━━━ Source document ━━━

Baseline corrections

This tutorial shows how to make baseline corrections with SpectroChemPy using the Baselineclass processor - which allows performing all the implemented correction operations with a maximum of flexibility and settings - or using equivalent SpectroChemPy API or NDDataset methods which allow performing specific corrections operations in a more direct way.

As prerequisite, the user is expected to have read the Import and Import IR tutorials.

We first import spectrochempy

[1]:

import spectrochempy as scp

SpectroChemPy's API - v.0.7.1
© Copyright 2014-2025 - A.Travert & C.Fernandez @ LCS

Then we load a FTIR series of spectra on which we will demonstrate theprocessor capabilities

[2]:

# loading
X = scp.read("irdata/nh4y-activation.spg")
# set figsize preference
prefs = X.preferences
prefs.figure.figsize = (8, 4)
# plot the spectra
_ = X.plot()

../../_images/userguide_processing_baseline_4_0.png

The `Baseline` processor

The Baseline class processor proposes several algorithms (models) for Baseline determination.

detrend : Remove polynomial trend along a dimension from dataset.
polynomial : Perform a polynomial interpolation on pretermined regions
asls : Perform an Asymmetric Least Squares Smoothing baseline correction.
snip : Perform a Simple Non-Iterative Peak (SNIP) detection algorithm.
rubberband : Perform a Rubberband baseline correction.

How it works?

Basically, determining a correct baseline, belongs to the decomposition type methods (See Analysis):

The sequence of command is thus quite similar:

Initialize an instance of the processor and set the models parameters
Fit the model on a given dataset to extract a baseline.
Transform the original spectra by subtracting the determined baseline.

Example

Let’s fit a simple rubberband correction model. This is actually the only model in SpectroChemPy which is fully automatic (no parameter).

[3]:

# instance initalisation and model selection
blc = scp.Baseline()
blc.model = "rubberband"
# model can also be passed as a parameter
blc = scp.Baseline(model="rubberband")
# fit the model on the first spectra in X (index:0)
blc.fit(X[0])
# get the new dataset with the baseline subtracted
X1 = blc.transform()
# plot X, X1 and the baseline using the processor plot method
_ = blc.plot()

../../_images/userguide_processing_baseline_6_0.png

One can also use the property corrected instead of the method transform(), both giving equivalent results.

[4]:

X1 = blc.corrected

Of course, we can also apply the model to the complete series sequentially

[5]:

# fit the model on the full X series
blc.fit(X)
# get the new dataset with the baseline subtracted
X2 = blc.transform()
# plot the baseline corrected series of spectra
_ = X2.plot()

../../_images/userguide_processing_baseline_10_0.png

The baseline models implemented in SpectroChemPy are able to handle missing data.

For instance, let’s condider masking the saturated region of the spectra.

[6]:

X[:, 891.0:1234.0] = scp.MASKED
_ = X.plot()

../../_images/userguide_processing_baseline_12_0.png

Fitting the baseline is done transparently

[7]:

blc.fit(X)
X3 = blc.transform()
_ = X3.plot()

━━━ Material provided ━━━

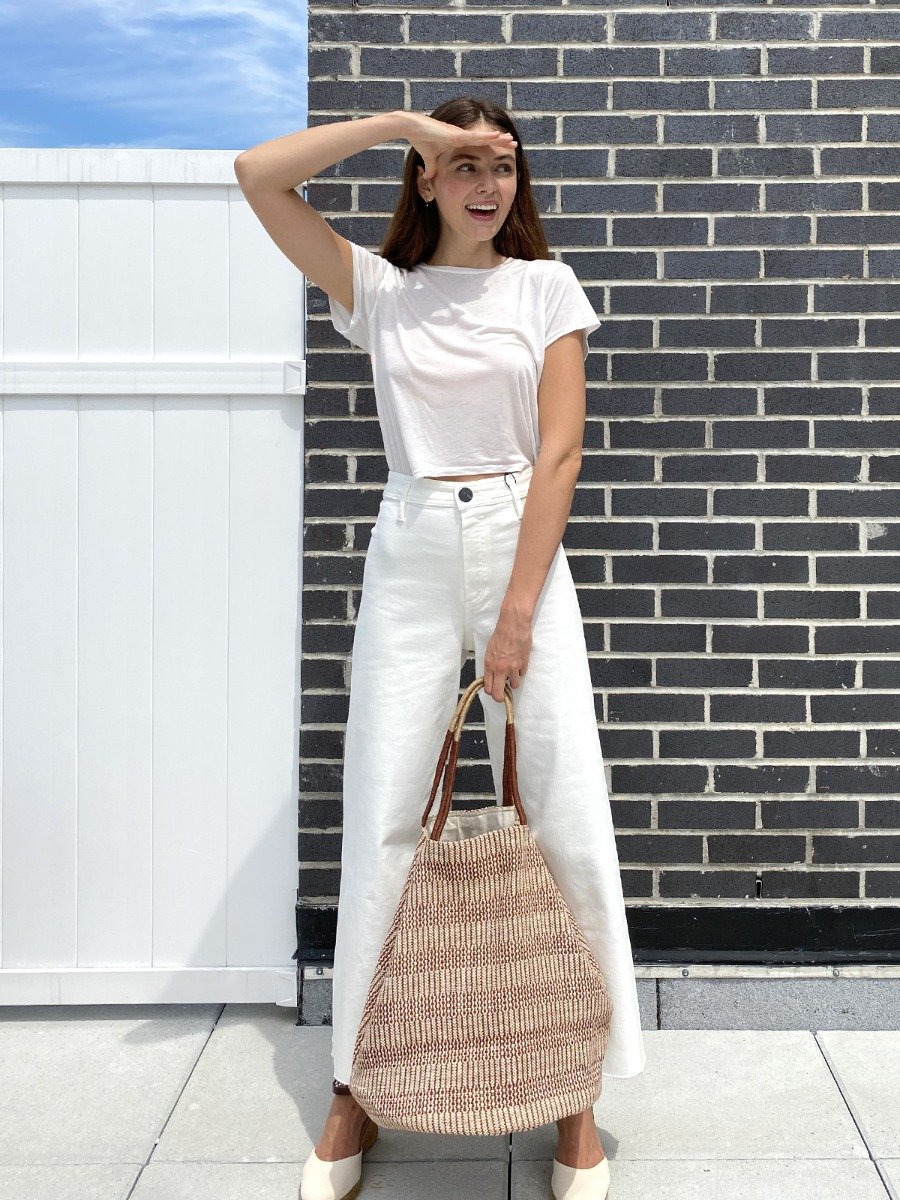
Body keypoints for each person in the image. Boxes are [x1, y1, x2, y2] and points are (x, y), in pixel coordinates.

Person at [235, 96, 646, 1200]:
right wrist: (392, 124)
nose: (484, 183)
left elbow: (559, 454)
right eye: (460, 163)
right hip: (413, 544)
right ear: (425, 177)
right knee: (384, 808)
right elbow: (257, 174)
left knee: (562, 801)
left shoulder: (545, 288)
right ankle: (355, 1090)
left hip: (522, 542)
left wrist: (516, 613)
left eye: (501, 165)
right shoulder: (382, 290)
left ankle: (576, 1101)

━━━

* Exercise instructions *
1 - Do these statements agree with the baseline corrections tutorial? (a) The rubberband model needs no parameters. (b) The corrected property and the transform() method give different results. (c) The baseline models in SpectroChemPy cannot handle missing data. Answer yes or no for each, quoting the deciding words.
2 - According to the baseline corrections tutorial, why is the sequence of commands for a baseline correction like that of the decomposition methods, and what are its steps?

* Results in order *
1 -
(a) Yes: "This is actually the only model in SpectroChemPy which is fully automatic (no parameter)."
(b) No: "both giving equivalent results."
(c) No: "The baseline models implemented in SpectroChemPy are able to handle missing data."

2 - Determining a correct baseline belongs to the decomposition type methods, so the command sequence is quite similar. First, initialize an instance of the processor and set the model parameters. Next, fit the model on a dataset to extract a baseline, then transform the original spectra by subtracting that baseline.